Open pfalcon opened 7 years ago
Related to function boundary detection, some inspiration may be sought from rev.ng
Talk at https://youtu.be/5CbuU4KwBCE
From slides at http://llvm.org/devmtg/2016-11/Slides/DiFederico-rev.ng.pdf
Skipping jump instruction in this case refers to a jump instruction (think tail call), which jumps over the basic blocks of another function.
@mewmew , Thanks, I noticed rev.ng, though was surprised (not really) that instead of being "suite of tools for static binary analysis", it's currently just a binary translator. Didn't see those slides, looked thru. Well... I saw a similar paper recently (https://syssec.mistakenot.net/papers/eurosp-2017.pdf), that one caught my attention with a title "Compiler-Agnostic Function Detection in Binaries". "Compiler-agnostic, really? How else could it be?"

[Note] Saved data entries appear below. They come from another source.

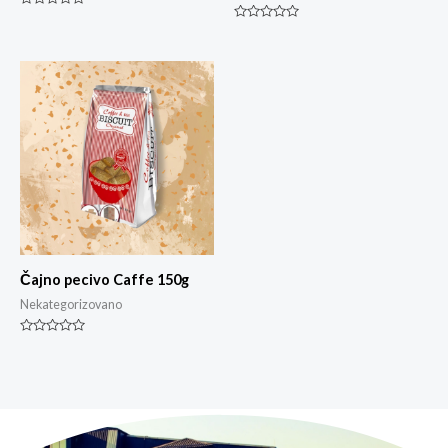
Ocjenjeno
0
Ocjenjeno
od
0
5
od
5
Čajno pecivo Caffe 150g
Nekategorizovano
Ocjenjeno
0
od
5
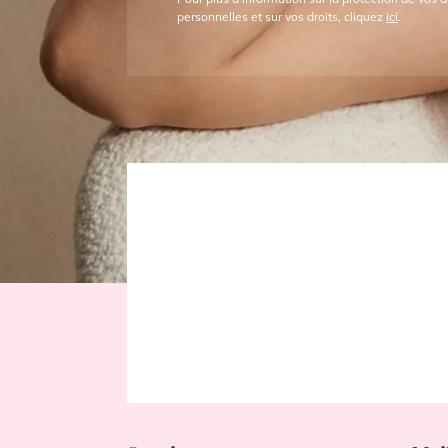
Maillots de Bain
personnelles et sur vos droits, cliquez
ici
.
Freya Active
Maillots de Bain
Lise Charmel
Maillots de bain
Marie Jo Swim
Maillots de Bain
Maryan
Mehlhorn
Maillots de Bain
Miraclesuit
Maillots de Bain
Panache
Maillots de Bain
Prima Donna
Swim
Maillots de Bain
Rosa Faia
Anita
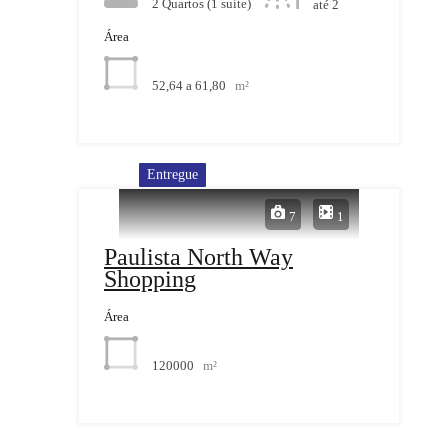
2 Quartos (1 suíte)
até 2
Área
52,64 a 61,80
m²
Entregue
7
1
Paulista North Way
Shopping
Área
120000
m²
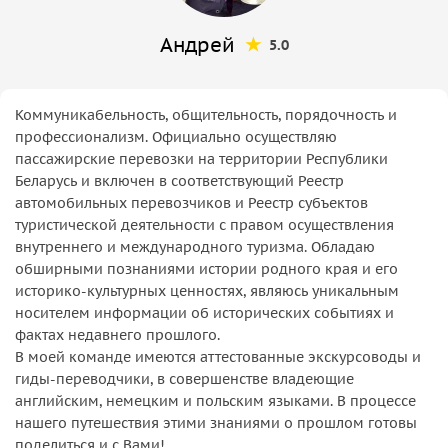
Андрей
5.0
Коммуникабельность, общительность, порядочность и
профессионализм. Официально осуществляю
пассажирские перевозки на территории Республики
Беларусь и включен в соответствующий Реестр
автомобильных перевозчиков и Реестр субъектов
туристической деятельности с правом осуществления
внутреннего и международного туризма. Обладаю
обширными познаниями истории родного края и его
историко-культурных ценностях, являюсь уникальным
носителем информации об исторических событиях и
фактах недавнего прошлого.
В моей команде имеются аттестованные экскурсоводы и
гиды-переводчики, в совершенстве владеющие
английским, немецким и польским языками. В процессе
нашего путешествия этими знаниями о прошлом готовы
поделиться и с Вами!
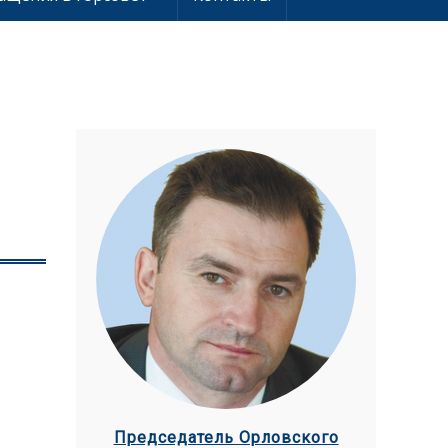
Председатель Орловского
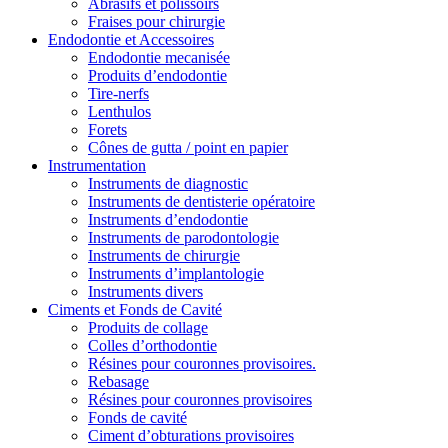
Abrasifs et polissoirs
Fraises pour chirurgie
Endodontie et Accessoires
Endodontie mecanisée
Produits d’endodontie
Tire-nerfs
Lenthulos
Forets
Cônes de gutta / point en papier
Instrumentation
Instruments de diagnostic
Instruments de dentisterie opératoire
Instruments d’endodontie
Instruments de parodontologie
Instruments de chirurgie
Instruments d’implantologie
Instruments divers
Ciments et Fonds de Cavité
Produits de collage
Colles d’orthodontie
Résines pour couronnes provisoires.
Rebasage
Résines pour couronnes provisoires
Fonds de cavité
Ciment d’obturations provisoires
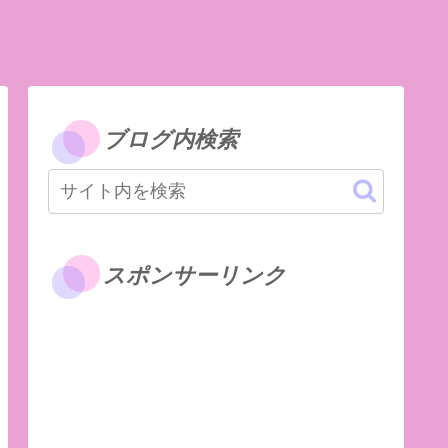
ブログ内検索
スポンサーリンク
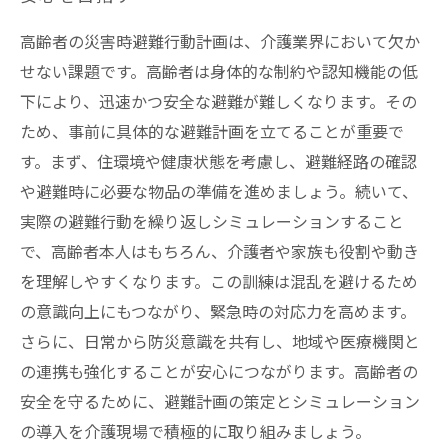
高齢者の災害時避難行動計画は、介護業界において欠か
せない課題です。高齢者は身体的な制約や認知機能の低
下により、迅速かつ安全な避難が難しくなります。その
ため、事前に具体的な避難計画を立てることが重要で
す。まず、住環境や健康状態を考慮し、避難経路の確認
や避難時に必要な物品の準備を進めましょう。続いて、
実際の避難行動を繰り返しシミュレーションすること
で、高齢者本人はもちろん、介護者や家族も役割や動き
を理解しやすくなります。この訓練は混乱を避けるため
の意識向上にもつながり、緊急時の対応力を高めます。
さらに、日常から防災意識を共有し、地域や医療機関と
の連携も強化することが安心につながります。高齢者の
安全を守るために、避難計画の策定とシミュレーション
の導入を介護現場で積極的に取り組みましょう。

So well, both that paper and rev.ng's try to deal with detection of all functions in a binary. Well, good (luck). That's something completely different than what ScratchABit does - it's purposed is to be a dumb tool, and detect only what guaranteedly can be detected. Beyond that, everything is offloaded to a human (which can do further analysis manually, or using heuristic plugins).
The topic of this ticket is how to do that automatic detection in a better way. Depth-first was implemented btw, I don't close this ticket because I'd like to review if there're some TODOs still left.

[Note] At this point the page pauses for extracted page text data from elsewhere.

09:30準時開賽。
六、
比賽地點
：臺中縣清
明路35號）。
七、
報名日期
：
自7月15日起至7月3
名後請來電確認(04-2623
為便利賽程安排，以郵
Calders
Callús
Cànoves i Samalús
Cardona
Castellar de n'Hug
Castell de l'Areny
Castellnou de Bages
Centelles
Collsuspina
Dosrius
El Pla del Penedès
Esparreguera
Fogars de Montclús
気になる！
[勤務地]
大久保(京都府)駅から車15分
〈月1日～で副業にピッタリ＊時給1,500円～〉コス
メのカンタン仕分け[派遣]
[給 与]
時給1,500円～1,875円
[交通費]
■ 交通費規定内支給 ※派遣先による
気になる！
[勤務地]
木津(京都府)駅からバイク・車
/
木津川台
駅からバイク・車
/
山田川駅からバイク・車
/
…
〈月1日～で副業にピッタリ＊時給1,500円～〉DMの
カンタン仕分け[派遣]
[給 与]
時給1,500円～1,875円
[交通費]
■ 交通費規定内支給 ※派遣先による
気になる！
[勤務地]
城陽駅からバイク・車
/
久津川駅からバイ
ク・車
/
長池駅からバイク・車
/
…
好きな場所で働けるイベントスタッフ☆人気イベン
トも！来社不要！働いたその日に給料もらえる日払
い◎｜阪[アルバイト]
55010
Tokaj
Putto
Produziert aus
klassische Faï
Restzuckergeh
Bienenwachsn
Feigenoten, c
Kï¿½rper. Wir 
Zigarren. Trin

On related note, I recently did switch basic blocks in ScratchABlocks to end on a call (https://github.com/pfalcon/ScratchABlock/commit/1446a8380de3e6074b21ed423b039b491926b311), following the idea that in machine code, a call is much closer to a jump, than to a mathematical definition of function. That's of course how even Cifuentes suggested to do it, I just still find that other people like the idea that call == function too, e.g. http://x64dbg.com/blog/2016/07/27/Control-flow-graph.html
https://github.com/pfalcon/ida-xtensa2/issues/1 represents an issue with the current code traversal process of SAB: it tries to follow all code paths of the current function, before considering calls the current function makes. Unfortunately, some calls are effectively jumps and never return. Trying to decode bytes after such a call may lead to conflicts in byte types, which may affect decoding of other functions following such instructions. So, instead, should try to emulate how a real CPU does - do a depth-first traversal of as many functions as possible first, and consider return addresses from calls only after that. This should allow to detect natural stop-gaps for unconstrained and incorrect code propagation. E.g. if following a call instruction there's a literal data belonging to another function, then it doesn't make sense to try to interpret this data as an instruction.
This approach will however have problems with function boundary detection (such detection was the reason to adopt breadth-first scheme). So, it will need to be reworked.